DOT Spokesman and Undersecretary for Tourism Development Planning Benito C. Bengzon Jr. expressed optimism that the current value of the Philippine peso versus the greenback “will likely encourage our foreign visitors to shop or spend more in the country, because of the purchasing power that this will give them. From the perspective of a tourist or a visitor, spending comes easy when you are in a country with a local currency with a value lower than that of the country where you came from.”

 

He added this is one of the many reasons “Leisure, Entertainment, and Shopping tourism is among the nine tourism products offered to our guests.

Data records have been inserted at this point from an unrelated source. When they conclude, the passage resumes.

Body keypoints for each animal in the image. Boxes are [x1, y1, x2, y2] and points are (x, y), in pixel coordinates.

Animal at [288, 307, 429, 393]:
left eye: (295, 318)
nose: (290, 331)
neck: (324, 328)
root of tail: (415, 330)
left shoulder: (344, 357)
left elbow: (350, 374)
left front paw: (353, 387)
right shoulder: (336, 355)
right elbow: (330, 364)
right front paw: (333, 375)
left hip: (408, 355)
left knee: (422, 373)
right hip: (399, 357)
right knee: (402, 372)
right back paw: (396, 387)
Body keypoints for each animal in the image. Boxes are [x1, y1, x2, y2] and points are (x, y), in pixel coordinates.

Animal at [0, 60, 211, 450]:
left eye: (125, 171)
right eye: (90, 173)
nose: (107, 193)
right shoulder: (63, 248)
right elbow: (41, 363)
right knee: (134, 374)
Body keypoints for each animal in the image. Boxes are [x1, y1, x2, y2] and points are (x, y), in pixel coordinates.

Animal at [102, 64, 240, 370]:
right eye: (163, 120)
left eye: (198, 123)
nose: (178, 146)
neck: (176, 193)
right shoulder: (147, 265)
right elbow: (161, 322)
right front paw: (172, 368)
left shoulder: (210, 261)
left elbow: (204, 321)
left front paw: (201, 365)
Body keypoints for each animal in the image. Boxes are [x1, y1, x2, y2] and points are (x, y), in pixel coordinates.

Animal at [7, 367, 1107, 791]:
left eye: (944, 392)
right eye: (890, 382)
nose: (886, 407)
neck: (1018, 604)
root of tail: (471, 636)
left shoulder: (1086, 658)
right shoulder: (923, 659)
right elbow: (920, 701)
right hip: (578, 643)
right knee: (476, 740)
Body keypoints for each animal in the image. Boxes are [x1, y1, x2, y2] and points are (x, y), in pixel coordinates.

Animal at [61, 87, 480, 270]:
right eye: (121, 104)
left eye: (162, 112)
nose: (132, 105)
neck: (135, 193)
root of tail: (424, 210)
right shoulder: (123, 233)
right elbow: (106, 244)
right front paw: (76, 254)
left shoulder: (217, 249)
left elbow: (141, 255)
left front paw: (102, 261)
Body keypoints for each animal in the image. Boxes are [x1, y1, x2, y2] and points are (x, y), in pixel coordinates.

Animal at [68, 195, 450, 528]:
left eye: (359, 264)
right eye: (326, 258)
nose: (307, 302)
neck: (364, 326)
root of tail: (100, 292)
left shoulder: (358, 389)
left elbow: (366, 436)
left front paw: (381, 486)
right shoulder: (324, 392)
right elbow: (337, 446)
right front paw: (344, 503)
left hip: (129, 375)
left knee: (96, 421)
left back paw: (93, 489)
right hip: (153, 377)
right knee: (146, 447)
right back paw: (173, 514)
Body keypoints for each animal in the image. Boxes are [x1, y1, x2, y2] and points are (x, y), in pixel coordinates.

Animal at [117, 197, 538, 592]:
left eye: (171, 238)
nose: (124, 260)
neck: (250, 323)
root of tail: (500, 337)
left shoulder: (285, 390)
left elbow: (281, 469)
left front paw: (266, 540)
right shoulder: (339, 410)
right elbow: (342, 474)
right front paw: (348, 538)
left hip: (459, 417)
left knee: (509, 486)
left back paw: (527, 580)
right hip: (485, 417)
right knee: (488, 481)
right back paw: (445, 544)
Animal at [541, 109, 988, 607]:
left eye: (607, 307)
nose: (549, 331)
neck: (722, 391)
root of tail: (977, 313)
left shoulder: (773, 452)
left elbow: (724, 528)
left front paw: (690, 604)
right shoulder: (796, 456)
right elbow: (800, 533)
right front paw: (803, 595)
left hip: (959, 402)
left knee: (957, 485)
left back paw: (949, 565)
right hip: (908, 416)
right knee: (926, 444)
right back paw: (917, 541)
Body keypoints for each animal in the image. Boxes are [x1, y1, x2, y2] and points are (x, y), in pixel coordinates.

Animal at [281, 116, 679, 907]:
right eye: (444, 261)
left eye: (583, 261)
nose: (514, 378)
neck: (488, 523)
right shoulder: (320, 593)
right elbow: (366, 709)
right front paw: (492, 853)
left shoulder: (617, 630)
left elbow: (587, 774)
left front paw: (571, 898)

Interestingly, strong or weak peso, this continues to be one of the most marketable among the tourism portfolio of the Philippines.”

 

He noted in the DOT’s promotions abroad, “we sell the  Philippines as a country where you can get anything you need—from the posh boutiques in Makati and BGC [Bonifacio Global City] to the tiangges [flea markets] in Greenhills.  This probably  explains why high-end buyers from Europe and bargain hunters from Asia and other parts of the world flock to the Philippines—because we have established our reputation as a “value-for-money  destination.”

 

The DOT’s survey also showed tourists from India, at 57.14 percent of their respondents, enjoyed the most shopping in the country, followed by tourists from Japan at 46.11 percent, Malaysia at 42.5 percent, Canada  at 41.4 percent, Hong Kong at 39.1 percent, South Korea at 38.5 percent, the United States at 38.4 percent, Singapore at 37.8 percent and the United Kingdom 34.2 percent.

 

A separate visitor sample survey, also conducted in 2017—this time of some 20,000 respondents—showed some 52 percent were in the Philippines mainly for pleasure or vacation (“What is the main purpose of your visit to the Philippines?).” This was followed by 21 percent of respondents who said they were visiting the country for business/professional work; some 21 percent were also here to visit friends and relatives, while 2.6 percent were in the country for studies.

 

Only 0.6 percent of the respondents were in the Philippines for MICE (meetings, incentives, conventions and  exhibitions), which is one of the key areas that the DOT has been trying to focus on and promote to markets abroad.

 

In January the DOT led the launching of MICE Road map 2030, a multisectoral plan aimed at re-establishing the Philippines as a top international convention destination, as well as a flourishing business and trade hub in the Asia-Pacific region.

 

The road map targets an increase in the gross value added of the MICE industry by P1.4 billion, an improvement of the average rate in delegate expenditure per meeting by 19 percent, some P25 billion in MICE revenues, an increase of at least 100,000 square meters in exhibition space and a 3-percent per-annum increase in the number of MICE arrivals, all by 2030.

 

MICE is among the country’s nine tourism products under the National Tourism Development Plan from 2016 to 2022.

 

Bengzon said the MICE industry has a high growth potential, with the Globex 2017 Report showing that the Philippines is the fastest-growing trade fair market in Asia in 2016: space sold jumped to 9.6 percent, and a MICE delegate spends nearly six times more than what an average leisure tourist spends.